Monday, March 04, 2013

Priests and Their Duties

Excerpt out of The Visitation of a Collegiate Church by Archbishop Odo of Rigaud, in November 1266.  From The Portable Medieval Reader:

Also, we found Lord Gilbert called Barrabas, priest and rector of the parish of St. Stephen, ill-famed many times; for he said that for many years he kept and still keeps his own niece and had begotten children by her. He did not have the letters of his ordination; he could not tell by whom or through whom he had been ordained; he was also ill-famed of trading; he celebrated [mass] insufficiently, was too solitary, being known to few.

Odo was doing the rounds around his diocese to check up on how things were going, and was pretty disappointed at what he saw in Rouen, St.
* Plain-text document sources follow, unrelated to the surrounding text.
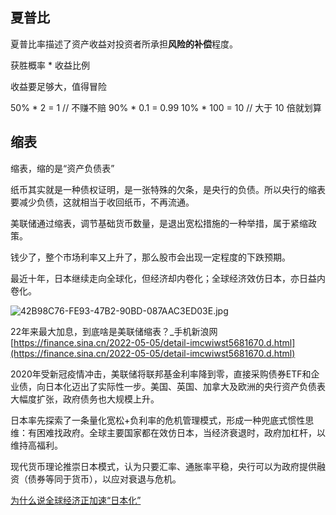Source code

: 
## 夏普比

夏普比率描述了资产收益对投资者所承担**风险的补偿**程度。

获胜概率 * 收益比例

收益要足够大，值得冒险

50% * 2 = 1  // 不赚不赔
90% * 0.1 = 0.99
10% * 100 = 10 // 大于 10 倍就划算

## 缩表

缩表，缩的是“资产负债表”

纸币其实就是一种债权证明，是一张特殊的欠条，是央行的负债。所以央行的缩表要减少负债，这就相当于收回纸币，不再流通。

美联储通过缩表，调节基础货币数量，是退出宽松措施的一种举措，属于紧缩政策。

钱少了，整个市场利率又上升了，那么股市会出现一定程度的下跌预期。

最近十年，日本继续走向全球化，但经济却内卷化；全球经济效仿日本，亦日益内卷化。

![42B98C76-FE93-47B2-90BD-087AAC3ED03E.jpg](https://img.oaker.bid/?url=http://tva1.sinaimg.cn/mw690/4e5d3ea7ly1hbk2bt3evij20k00a0weo.jpg)

22年来最大加息，到底啥是美联储缩表？_手机新浪网 [https://finance.sina.cn/2022-05-05/detail-imcwiwst5681670.d.html](https://finance.sina.cn/2022-05-05/detail-imcwiwst5681670.d.html)

2020年受新冠疫情冲击，美联储将联邦基金利率降到零，直接采购债券ETF和企业债，向日本化迈出了实际性一步。美国、英国、加拿大及欧洲的央行资产负债表大幅度扩张，政府债务也大规模上升。

日本率先探索了一条量化宽松+负利率的危机管理模式，形成一种兜底式惯性思维：有困难找政府。全球主要国家都在效仿日本，当经济衰退时，政府加杠杆，以维持高福利。

现代货币理论推崇日本模式，认为只要汇率、通胀率平稳，央行可以为政府提供融资（债券等同于货币），以应对衰退与危机。

[为什么说全球经济正加速“日本化”](http://www.china-cer.com.cn/shijiejingji/202006266102.html)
Stephen in particular.  I find the account about Lord Gilbert interesting for a number of reasons, not the least of which is how he lists Gilbert's infractions in order of descending importance.  I find that the opposite is more logical, and better storytelling, too, building up to what seems to me the biggest - turning his niece into a concubine "for many years".

It's like if you were to list the legal consequences for some crime or other:  "Penalties for jaywalking include death by firing squad, sale of children into slavery, and an eleven dollar fine."  Seems graceless, right?  You hit the climax early and the rest of the sentence is rather small beer.  Odo apparently wasn't trying to tell a compelling account - he was more worried about keeping priests like Gilbert in line.
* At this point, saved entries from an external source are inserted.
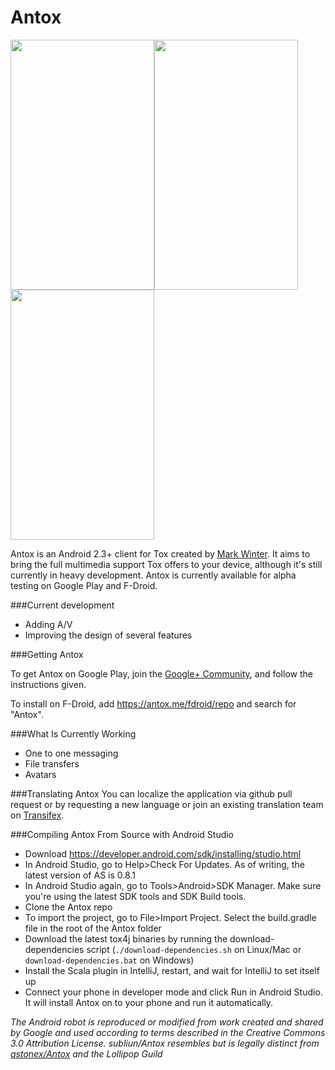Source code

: Antox
=====

<img src="http://i.imgur.com/PvY7zCQ.jpg" width="230px" height="400px"/><img src="http://i.imgur.com/Hmnjpv3.png" width="230px" height="400px"/><img src="http://i.imgur.com/jApGiZQ.png" width="230px" height="400px"/>

Antox is an Android 2.3+ client for Tox created by [Mark Winter](https://github.com/Astonex). It aims to bring the full multimedia support Tox offers to your device, although it's still currently in heavy development. Antox is currently available for alpha testing on Google Play and F-Droid.


###Current development

- Adding A/V
- Improving the design of several features

###Getting Antox

To get Antox on Google Play, join the [Google+ Community](https://plus.google.com/communities/103125800027884896310), and follow the instructions given.

To install on F-Droid, add https://antox.me/fdroid/repo and search for "Antox".

###What Is Currently Working
- One to one messaging
- File transfers
- Avatars

###Translating Antox
You can localize the application via github pull request or by requesting a new language or join an existing translation team on [Transifex](https://www.transifex.com/projects/p/antox/).

###Compiling Antox From Source with Android Studio
- Download https://developer.android.com/sdk/installing/studio.html
- In Android Studio, go to Help>Check For Updates. As of writing, the latest version of AS is 0.8.1
- In Android Studio again, go to Tools>Android>SDK Manager. Make sure you're using the latest SDK tools and SDK Build tools.
- Clone the Antox repo
- To import the project, go to File>Import Project. Select the build.gradle file in the root of the Antox folder
- Download the latest tox4j binaries by running the download-dependencies script (`./download-dependencies.sh` on Linux/Mac or `download-dependencies.bat` on Windows)
- Install the Scala plugin in IntelliJ, restart, and wait for IntelliJ to set itself up
- Connect your phone in developer mode and click Run in Android Studio. It will install Antox on to your phone and run it automatically.


*The Android robot is reproduced or modified from work created and shared by Google and used according to terms described in the Creative Commons 3.0 Attribution License.*
*subliun/Antox resembles but is legally distinct from [astonex/Antox](https://github.com/Astonex/Antox) and the Lollipop Guild*
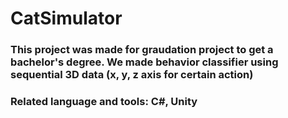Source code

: # CatSimulator 
### This project was made for graudation project to get a bachelor's degree. We made behavior classifier using sequential 3D data (x, y, z axis for certain action)
### Related language and tools: C#, Unity
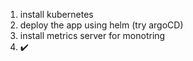 1. install kubernetes 
2. deploy the app using helm (try argoCD)
3. install metrics server for monotring
4.  ✔️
The other thing.  The last item, whatever its importance, highlights the role of the parish priest as the most visible representative of the universal church in the lives of millions in western Europe.  It was essentially a social occupation, and Odo's concern about Gilbert's teaching and getting to know the people of the parish shows that he cared about how the church was fulfilling a purpose in peoples' lives.
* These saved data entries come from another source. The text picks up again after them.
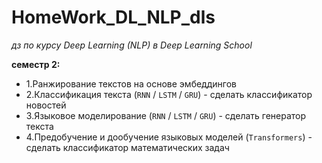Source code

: # HomeWork_DL_NLP_dls
*дз по курсу Deep Learning (NLP) в Deep Learning School*

**семестр 2:**  
- 1.Ранжирование текстов на основе эмбеддингов
- 2.Классификация текста (`RNN` / `LSTM` / `GRU`) - сделать классификатор новостей
- 3.Языковое моделирование (`RNN` / `LSTM` / `GRU`) - сделать генератор текста
- 4.Предобучение и дообучение языковых моделей (`Transformers`) - сделать классификатор математических задач
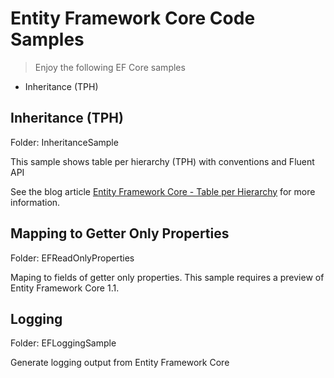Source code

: 
# Entity Framework Core Code Samples

> Enjoy the following EF Core samples

* Inheritance (TPH)

## Inheritance (TPH)

Folder: InheritanceSample

This sample shows table per hierarchy (TPH) with conventions and Fluent API

See the blog article [Entity Framework Core - Table per Hierarchy](https://csharp.christiannagel.com/2016/10/27/efcore_tph/ "TPH") for more information.

## Mapping to Getter Only Properties

Folder: EFReadOnlyProperties

Maping to fields of getter only properties.
This sample requires a preview of Entity Framework Core 1.1.

## Logging

Folder: EFLoggingSample

Generate logging output from Entity Framework Core

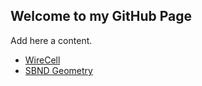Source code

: ## Welcome to my GitHub Page

Add here a content.

- [WireCell](WireCell.md)
- [SBND Geometry](SBNDGeometry.md)
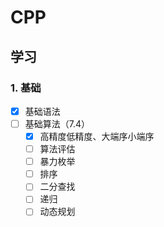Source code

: # CPP

## 学习

### 1. 基础

- [x] 基础语法
- [ ] 基础算法（7.4）
  - [x] 高精度低精度、大端序小端序
  - [ ] 算法评估
  - [ ] 暴力枚举
  - [ ] 排序
  - [ ] 二分查找
  - [ ] 递归
  - [ ] 动态规划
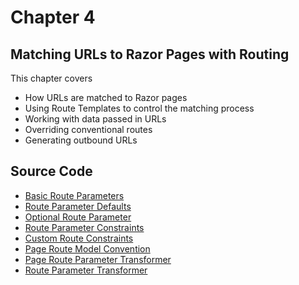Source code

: # Chapter 4
## Matching URLs to Razor Pages with Routing
This chapter covers

-  How URLs are matched to Razor pages
-  Using Route Templates to control the matching process
-  Working with data passed in URLs
-  Overriding conventional routes
-  Generating outbound URLs

## Source Code

- [Basic Route Parameters](https://github.com/mikebrind/Razor-Pages-In-Action/tree/main/Chapter04/RouteParameters1)
- [Route Parameter Defaults](https://github.com/mikebrind/Razor-Pages-In-Action/tree/main/Chapter04/RouteParameters2)
- [Optional Route Parameter](https://github.com/mikebrind/Razor-Pages-In-Action/tree/main/Chapter04/RouteParameters3)
- [Route Parameter Constraints](https://github.com/mikebrind/Razor-Pages-In-Action/tree/main/Chapter04/RouteParameters4)
- [Custom Route Constraints](https://github.com/mikebrind/Razor-Pages-In-Action/tree/main/Chapter04/CustomRouteConstraint)
- [Page Route Model Convention](https://github.com/mikebrind/Razor-Pages-In-Action/tree/main/Chapter04/PageRouteModelConvention)
- [Page Route Parameter Transformer](https://github.com/mikebrind/Razor-Pages-In-Action/tree/main/Chapter04/PageRouteTransformerConvention)
- [Route Parameter Transformer](https://github.com/mikebrind/Razor-Pages-In-Action/tree/main/Chapter04/RouteParameterTransformer)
For the most part parish priests were a humble and unprepossessing bunch, and (Gilbert notwithstanding) many of them were holy souls, devoted to the instruction and well-being of their flocks.  Chaucer, skeptical about other roles in medieval society, nonetheless made a humble parson one of the good guys in The Canterbury Tales:
His parishioners devoutly would he teach.
Benign he was, and [wonderfully] diligent,
And in adversity [fully] patient,
And such he was proved often [truly].
...
Wide was his parish, and houses far asunder,
But he never [neglected] [any], for rain nor thunder,
In sickness nor in mischief to visit
The farthest in his parish, [rich] and [poor],
Upon his feet, and in his hand a staff.
This noble example to his sheep he gave,
That first he wrought, and afterward he taught.
(I have updated the spelling and changed some of the more antique words.)